Presidential scandal
Tape shows president mocking Pope

Polish President Aleksander Kwasniewski easily won re-election despite last-minute revelations of a videotape released by an opponent just weeks before the vote showing him mocking Pope John Paul II.

The televised incident was part of a television advertisement by election rival Marian Krzaklewski of Solidarity. The commercial shows Kwasniewski’s national security adviser, Marek Siwiec, making the sign of the cross as he leaves a helicopter in a 1997 trip. Kwasniewski is heard off-camera asking, “Has the minister kissed the soil?” in apparent reference to Pope John Paul II’s custom of kissing the soil of the receiving country during his papal journeys.

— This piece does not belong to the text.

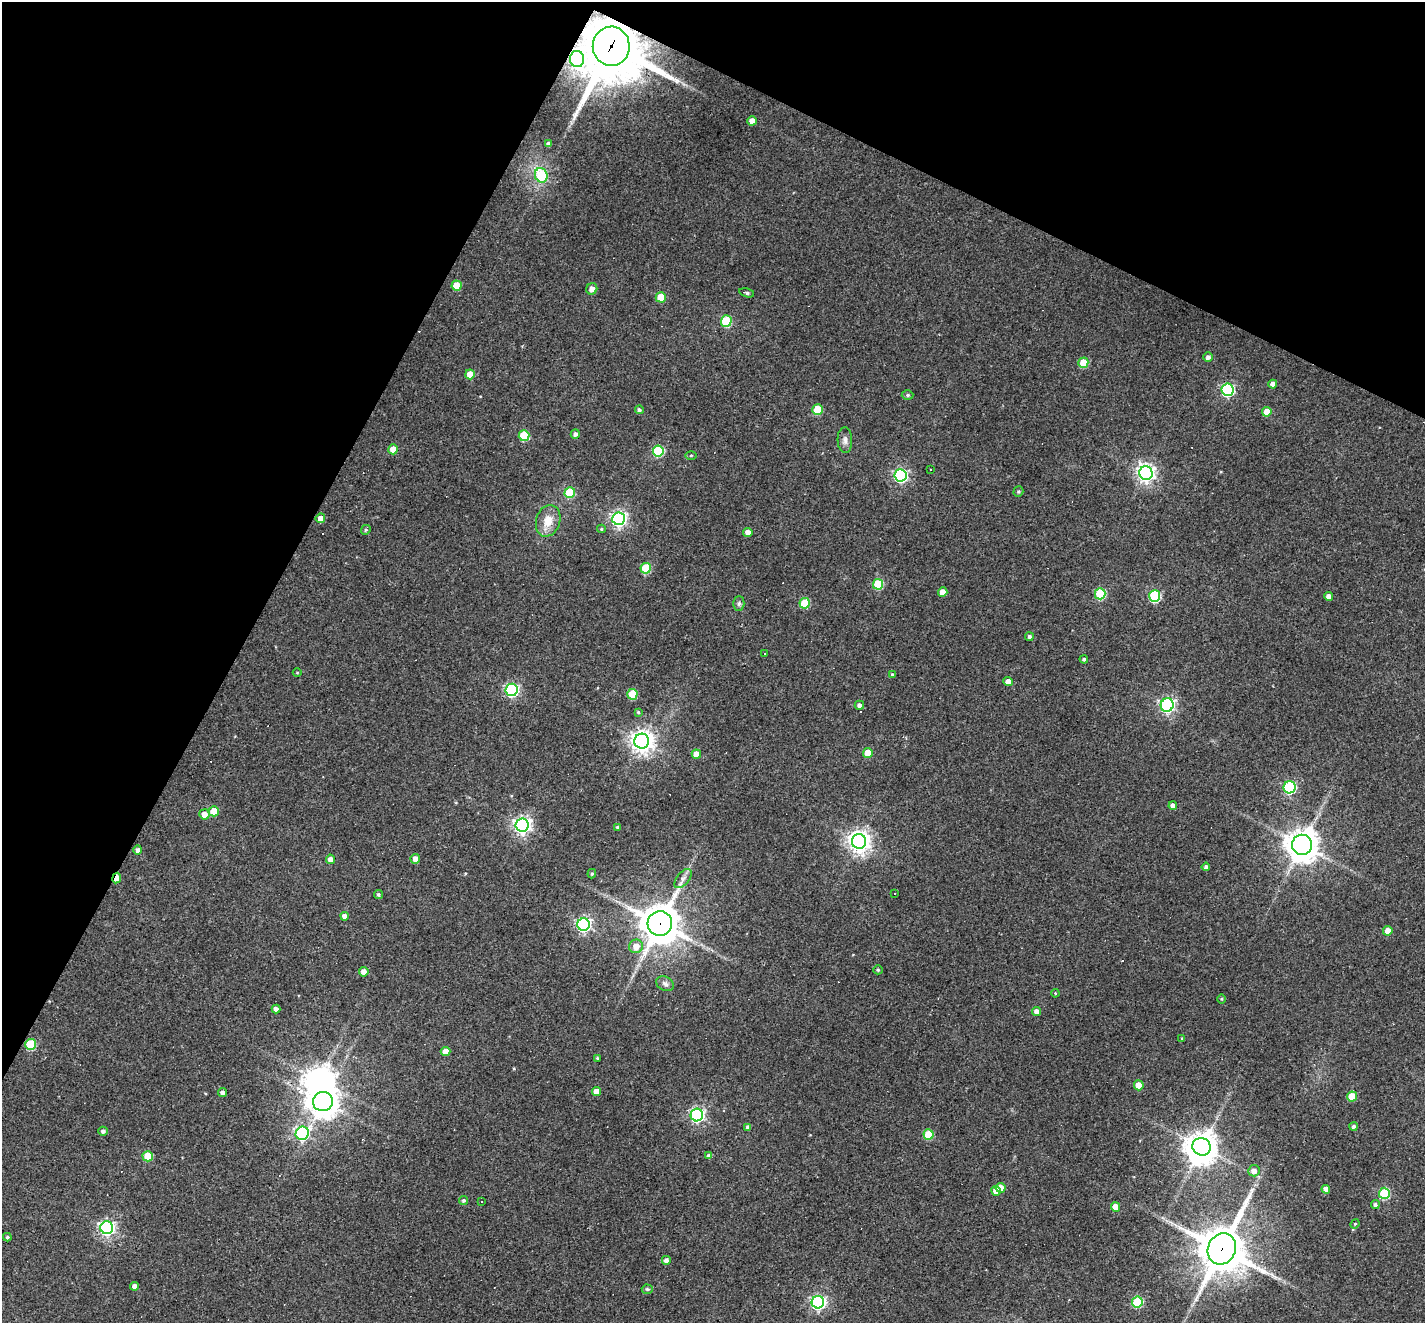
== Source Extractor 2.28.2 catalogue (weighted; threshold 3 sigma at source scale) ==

“These incidents . . . contradict the president’s constitutional duty to safeguard the dignity of the nation. His attitude hurts the relations between Poland and the Vatican,” a group of Polish senators said in reaction. Some groups demanded a criminal investigation on the grounds that the incident offended their religion, a potential violation of Polish law.

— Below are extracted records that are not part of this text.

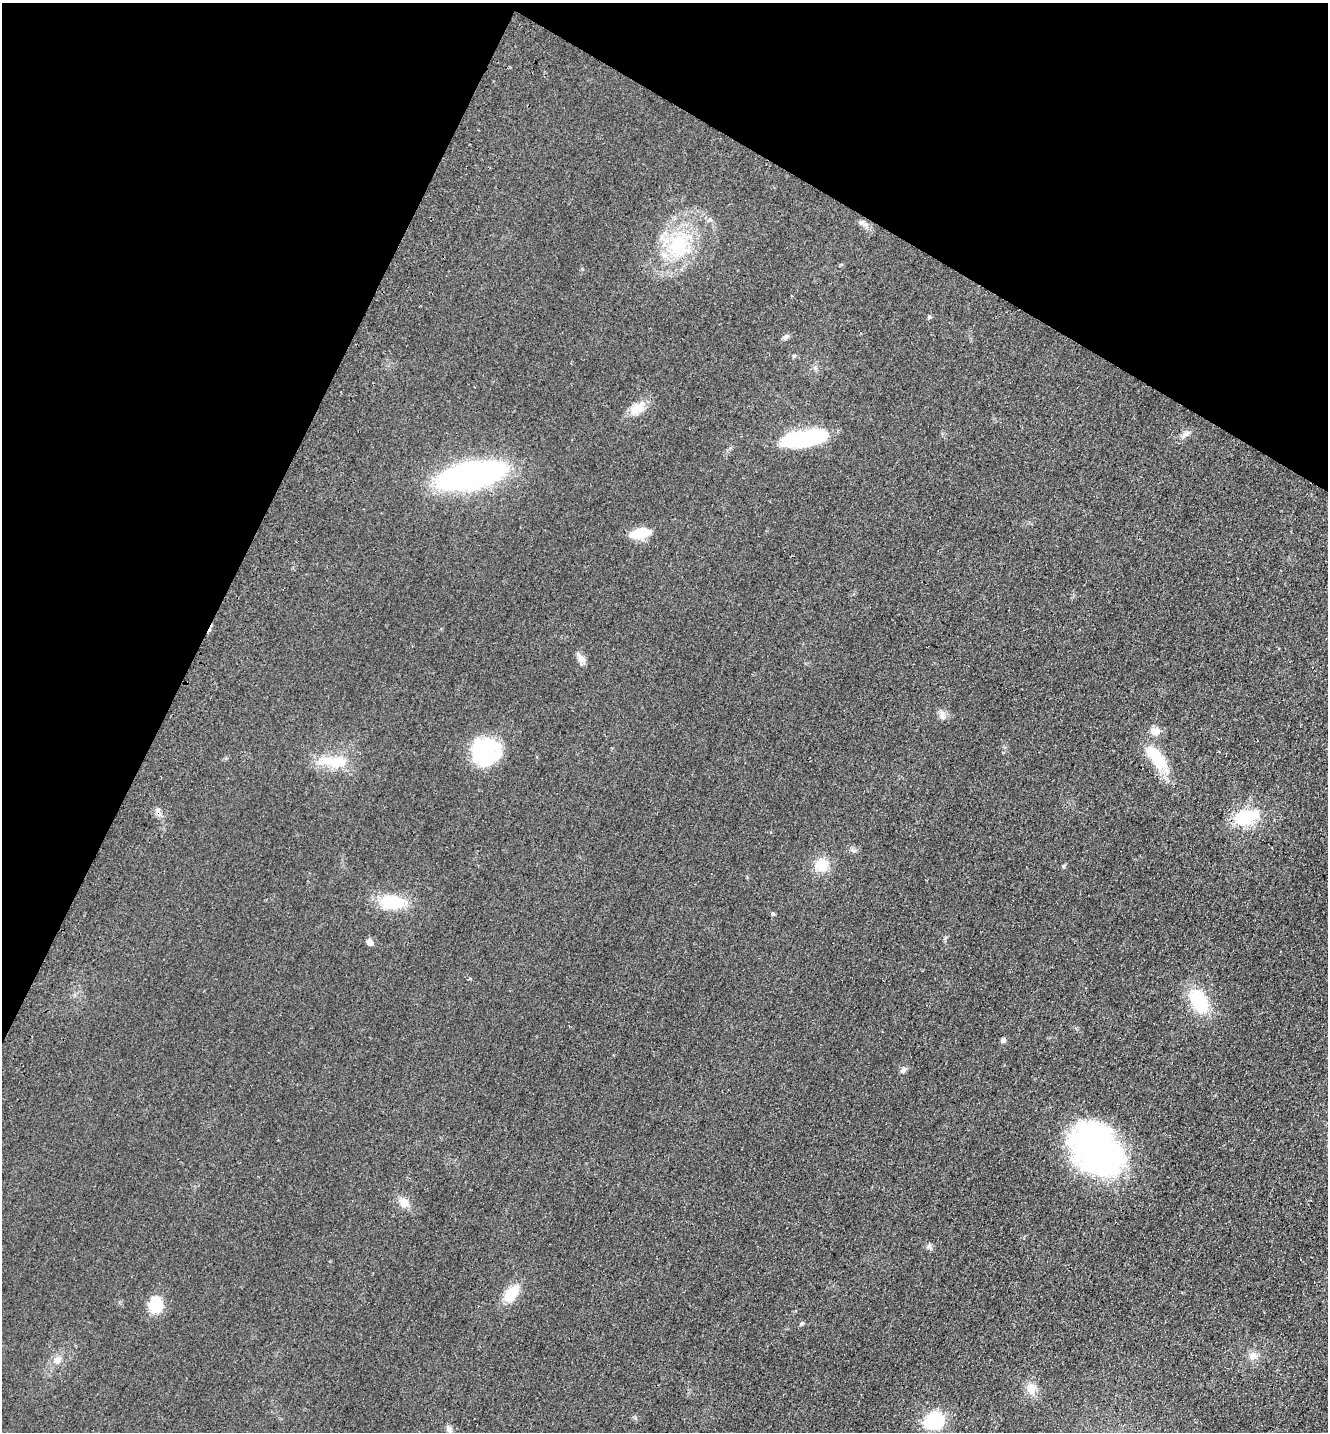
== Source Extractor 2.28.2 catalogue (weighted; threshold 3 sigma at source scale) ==
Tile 2 of 4 x 4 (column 2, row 1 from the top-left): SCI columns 1524-2849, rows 4319-5748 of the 5833 x 5778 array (HDU 1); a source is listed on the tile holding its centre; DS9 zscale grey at full resolution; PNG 1330 x 1434 px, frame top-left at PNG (2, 3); no overlay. Shown black and unused: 25% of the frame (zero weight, under 2 of 3 exposures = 3% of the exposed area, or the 3 px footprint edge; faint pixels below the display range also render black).
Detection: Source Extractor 2.28.2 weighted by HDU 2 'WHT'; one run over the whole footprint, this tile lists its part. Background 0.0773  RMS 0.014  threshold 0.0611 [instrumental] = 3 sigma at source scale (4.5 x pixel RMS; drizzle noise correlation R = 1.50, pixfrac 1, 0.05/0.05 arcsec/px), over >= 5 px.
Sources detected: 38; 1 inside a brighter object's white glare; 1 cosmic-ray / hot-pixel residue — not listed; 1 inside a brighter listed object's ellipse — not listed separately; the other 35 listed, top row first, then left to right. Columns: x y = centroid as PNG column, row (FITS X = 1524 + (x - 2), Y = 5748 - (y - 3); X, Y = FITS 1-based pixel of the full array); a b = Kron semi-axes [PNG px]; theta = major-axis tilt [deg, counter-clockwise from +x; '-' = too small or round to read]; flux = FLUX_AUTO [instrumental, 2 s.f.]
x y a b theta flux
861 222 8 6 1 3.6
679 244 39 26 50 99
929 317 6 4 47 1.9
785 337 8 6 31 3.8
794 356 5 5 - 1.7
637 408 19 14 26 20
1186 434 15 6 29 6.2
803 438 42 13 7 160
471 475 50 20 13 430
640 533 21 9 10 35
578 655 19 7 -49 6.1
943 716 13 8 -78 6.7
1155 731 12 11 - 10
484 751 27 26 - 120
1156 757 43 16 -53 47
339 762 26 16 0 35
1246 817 31 18 12 60
821 865 16 15 - 27
392 902 28 16 -4 54
773 914 5 5 - 1.9
369 942 5 5 - 12
1199 1001 19 13 -57 94
1003 1040 7 6 - 3.3
903 1070 9 6 44 3.8
1097 1152 55 39 -50 460
404 1202 14 11 -48 12
929 1246 7 7 - 3.4
511 1293 22 12 51 32
156 1304 18 15 -88 32
801 1323 7 4 44 1.9
1253 1356 12 10 12 9.4
57 1360 11 9 32 9.7
1031 1388 16 12 -76 14
934 1421 20 17 27 68
449 1429 8 7 - 5.5
Unlisted compact peaks at least as high as the median listed source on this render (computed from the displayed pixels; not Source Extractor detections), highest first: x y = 1063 866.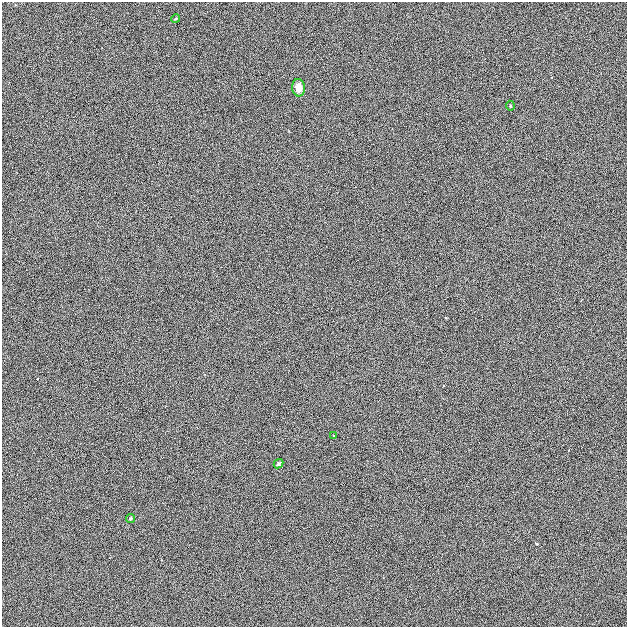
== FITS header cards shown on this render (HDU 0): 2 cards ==
NAXIS1  =                  625
NAXIS2  =                  625

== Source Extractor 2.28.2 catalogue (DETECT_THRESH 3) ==
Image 625 x 625 px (HDU 0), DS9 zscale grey, 1 PNG px = 1 image px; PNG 629 x 629 px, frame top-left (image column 1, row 625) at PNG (2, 2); each listed source drawn as its Kron ellipse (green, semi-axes under 4 px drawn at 4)
Background 1.57e-04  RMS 0.17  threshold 0.497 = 3 sigma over >= 5 px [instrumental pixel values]
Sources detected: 6; all 6 listed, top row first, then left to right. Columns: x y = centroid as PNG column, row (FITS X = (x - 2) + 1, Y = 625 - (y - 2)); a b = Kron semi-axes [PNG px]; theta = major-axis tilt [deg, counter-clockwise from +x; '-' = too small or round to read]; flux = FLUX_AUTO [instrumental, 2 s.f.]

“We felt the behavior of both politicians (Kwasniewski and Siwiec) derided the Catholic faith, its symbols, and the Pope,” members of the Solidarity trade union from the northeastern town of Bialystok said in a complaint to prosecutors. Kwasniewski, a former Communist, does not attend a church but has repeatedly stated his devotion to the Polish-born Pope during his five years in office. The scandal could have had dire effects for the president during the elections in Poland—where most people are devout Catholics and the Holy Father is a revered figure—but Kwasniewski easily won re-election with 55 percent of the vote.

The Holy Father enjoys immense popularity among his countrymen of whom more than 90 percent are Catholic. The president repeated his apologies for the incident but said the ad was a “manipulation” that imposed an anti-papal meaning which the incident never had. “It has never been the intention . . . of Siwiec, nor anyone from his circle, to offend the Pope or the Catholic Church in Poland,” Kwasniewski told the public radio station Trojka.